3. The method for increasing the data storage efficiency of a data repository (114), according to claim 1 or 2, wherein the step of obtaining information comprises obtaining information related to a compression policy (steps 212, 402), wherein the step of selecting comprises selecting the first database in dependence of the compressing policy (step 404), and wherein the step of compressing comprises applying the compression policy for compressing at least the first data set (steps 412, 414).

4. The method for increasing the data storage efficiency of a data repository (114), according to any one of claims 1-3, wherein making the granularity coarser of at least the first data set, comprises converting at least the first data set into one or more representations of said data set in one or more data dependent intervals.

5. The method for increasing the data storage efficiency of a data repository, according to claim 3 or 4, wherein the step of selecting further comprises selecting a second data set in dependence of the compression policy (404), and wherein the step of compressing comprises compressing a second data set by making the granularity coarser of the second data set in dependence of the compression policy (steps 412, 414).

6. The method for increasing the data storage efficiency of a data repository, according to claim 5, wherein making the granularity coarser of the second data further comprises converting the second data set into one or more representations of said data set in one or more data dependent intervals.

7. The method for increasing the data storage efficiency of a data repository, according to any one of claims 1-6, further comprising determining the amount of free space (step 212, 302) in the data repository, and determining to increase the amount of free space in dependence of a free space requirement of the data repository (step 214, 304).

8. A data processing arrangement (100) for increasing the data storage efficiency of a data repository (114) comprising at least two databases, comprising: an information obtaining unit (102), arranged to obtain information at least related to the age of the databases, a selection unit (104), arranged to select at least a first database according to decreasing age of the databases, and a processing unit (106), arranged to compress at least a first data set of at least the first database by making the granularity coarser of at least the first data set.

9. The data processing arrangement (100) for increasing the data storage efficiency according to claim 8, wherein the information obtaining unit (102) further is arranged to obtain information related to a compression policy, wherein the selection unit (104) further is arranged to select the first database in dependence of the compression policy, and wherein the processing unit (106) further is arranged to apply the compression policy to compress at least the first data set.

10. The data processing arrangement (100) for increasing the data storage efficiency according to claim 8 or 9, wherein the processing unit (106) further is arranged to convert at least the first data set into one or more representations of said data set in one or more data dependent intervals.

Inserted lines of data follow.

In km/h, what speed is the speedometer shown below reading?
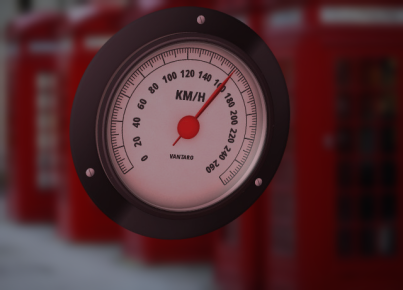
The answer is 160 km/h
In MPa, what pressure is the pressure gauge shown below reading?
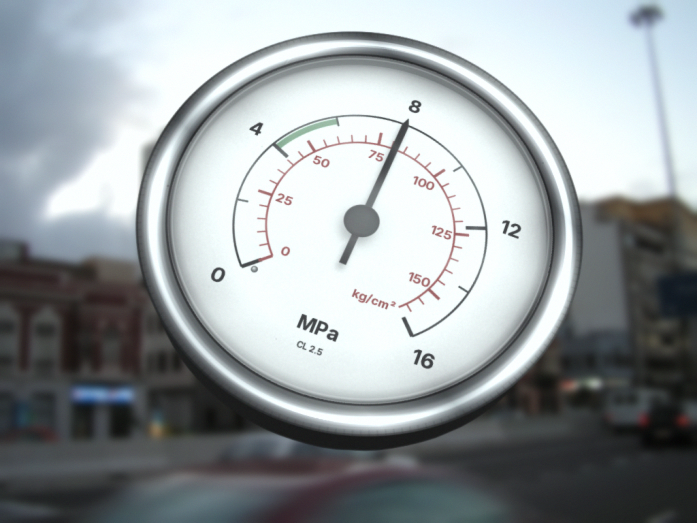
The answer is 8 MPa
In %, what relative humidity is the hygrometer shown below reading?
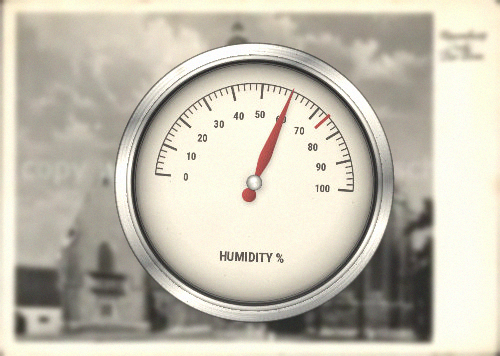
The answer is 60 %
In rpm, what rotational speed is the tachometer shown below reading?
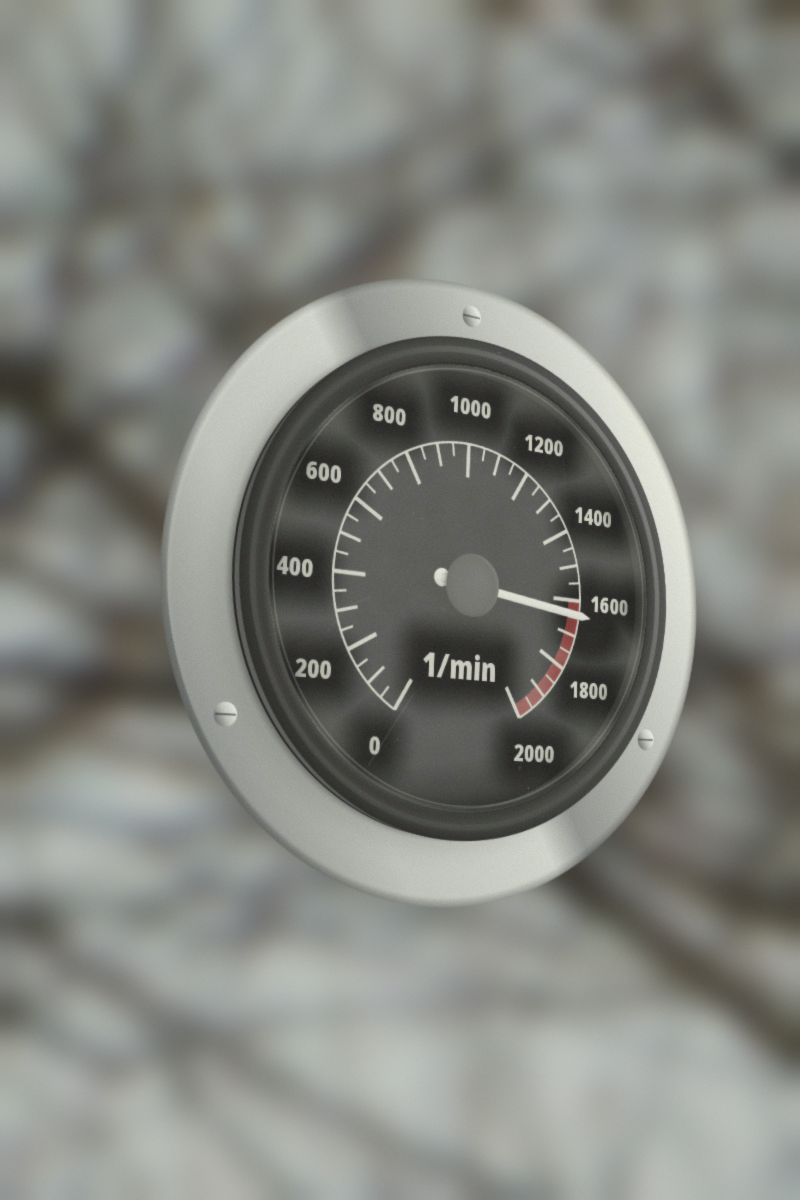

11. The data processing arrangement (100) for increasing the data storage efficiency according to claim 9 or 10, wherein the selection unit (104) further is arranged to select a second data set in dependence of the compression policy, and wherein the processing unit (106) further is arranged to compress the second data set by making the granularity coarser of the second data set in dependence of the compression policy, by converting the second data set into one or more representations of the second data set in one or more data dependent intervals.

12. The data processing arrangement (100) for increasing the data storage efficiency according to any one of claims 8-11, wherein the processing unit (106) is arranged to increase the amount of free space in dependence of a free space requirement of the data repository (114) and the amount of free space in the data repository (114).